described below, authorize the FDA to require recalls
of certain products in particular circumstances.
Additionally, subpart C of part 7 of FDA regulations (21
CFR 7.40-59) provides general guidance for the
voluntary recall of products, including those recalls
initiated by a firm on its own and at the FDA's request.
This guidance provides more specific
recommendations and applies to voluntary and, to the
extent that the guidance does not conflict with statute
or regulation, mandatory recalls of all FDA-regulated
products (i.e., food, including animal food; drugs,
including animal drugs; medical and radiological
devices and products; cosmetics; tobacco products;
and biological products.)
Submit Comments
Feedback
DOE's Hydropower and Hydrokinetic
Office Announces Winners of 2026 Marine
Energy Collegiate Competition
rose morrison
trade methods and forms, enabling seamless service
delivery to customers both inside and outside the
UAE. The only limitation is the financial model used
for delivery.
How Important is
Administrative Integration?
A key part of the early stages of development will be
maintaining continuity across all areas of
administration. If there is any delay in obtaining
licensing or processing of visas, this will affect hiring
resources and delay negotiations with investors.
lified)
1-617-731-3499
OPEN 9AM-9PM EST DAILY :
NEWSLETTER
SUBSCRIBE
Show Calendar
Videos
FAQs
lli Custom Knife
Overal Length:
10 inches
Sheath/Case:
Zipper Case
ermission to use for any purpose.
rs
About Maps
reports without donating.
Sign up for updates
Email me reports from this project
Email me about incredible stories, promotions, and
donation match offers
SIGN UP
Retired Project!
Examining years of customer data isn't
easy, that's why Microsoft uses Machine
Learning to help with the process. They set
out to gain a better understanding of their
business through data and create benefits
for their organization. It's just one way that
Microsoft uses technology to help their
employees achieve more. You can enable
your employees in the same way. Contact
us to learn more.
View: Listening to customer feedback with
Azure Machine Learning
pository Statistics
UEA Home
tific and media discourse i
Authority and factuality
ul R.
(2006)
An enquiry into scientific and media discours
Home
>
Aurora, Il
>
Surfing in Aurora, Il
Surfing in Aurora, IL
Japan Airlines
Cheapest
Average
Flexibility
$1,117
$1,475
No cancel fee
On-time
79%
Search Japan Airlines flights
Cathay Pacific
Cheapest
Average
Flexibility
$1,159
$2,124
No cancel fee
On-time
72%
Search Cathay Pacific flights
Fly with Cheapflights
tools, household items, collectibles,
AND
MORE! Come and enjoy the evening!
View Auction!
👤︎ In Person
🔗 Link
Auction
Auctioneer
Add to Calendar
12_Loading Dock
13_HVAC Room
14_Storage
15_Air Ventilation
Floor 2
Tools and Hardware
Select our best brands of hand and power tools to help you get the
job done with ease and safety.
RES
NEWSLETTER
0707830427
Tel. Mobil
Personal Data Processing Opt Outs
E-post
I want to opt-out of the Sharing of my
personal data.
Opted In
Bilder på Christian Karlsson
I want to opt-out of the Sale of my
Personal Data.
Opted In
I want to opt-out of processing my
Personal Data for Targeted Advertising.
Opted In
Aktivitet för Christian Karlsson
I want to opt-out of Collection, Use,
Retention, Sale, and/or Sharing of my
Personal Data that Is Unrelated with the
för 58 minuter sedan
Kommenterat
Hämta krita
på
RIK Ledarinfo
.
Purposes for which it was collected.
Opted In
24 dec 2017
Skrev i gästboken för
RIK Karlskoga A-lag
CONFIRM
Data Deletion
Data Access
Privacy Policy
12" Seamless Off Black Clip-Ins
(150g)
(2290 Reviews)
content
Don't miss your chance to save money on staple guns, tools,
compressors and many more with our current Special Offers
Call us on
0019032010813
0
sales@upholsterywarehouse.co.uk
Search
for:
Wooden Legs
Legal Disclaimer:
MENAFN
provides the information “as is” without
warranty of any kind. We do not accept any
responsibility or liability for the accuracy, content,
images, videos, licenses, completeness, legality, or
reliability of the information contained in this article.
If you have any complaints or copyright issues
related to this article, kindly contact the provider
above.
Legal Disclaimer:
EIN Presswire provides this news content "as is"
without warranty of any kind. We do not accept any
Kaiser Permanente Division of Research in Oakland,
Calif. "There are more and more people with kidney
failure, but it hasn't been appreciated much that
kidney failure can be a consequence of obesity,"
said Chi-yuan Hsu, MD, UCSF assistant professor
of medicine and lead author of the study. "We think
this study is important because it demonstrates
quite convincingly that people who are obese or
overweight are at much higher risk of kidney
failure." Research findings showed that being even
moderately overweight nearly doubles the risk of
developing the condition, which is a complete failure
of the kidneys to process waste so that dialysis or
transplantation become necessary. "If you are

→ TASK BRIEF
Using the records above, copy every line that has the word "delivery" in it.

→ WRITTEN SOLUTION
delivery to customers both inside and outside the
for delivery.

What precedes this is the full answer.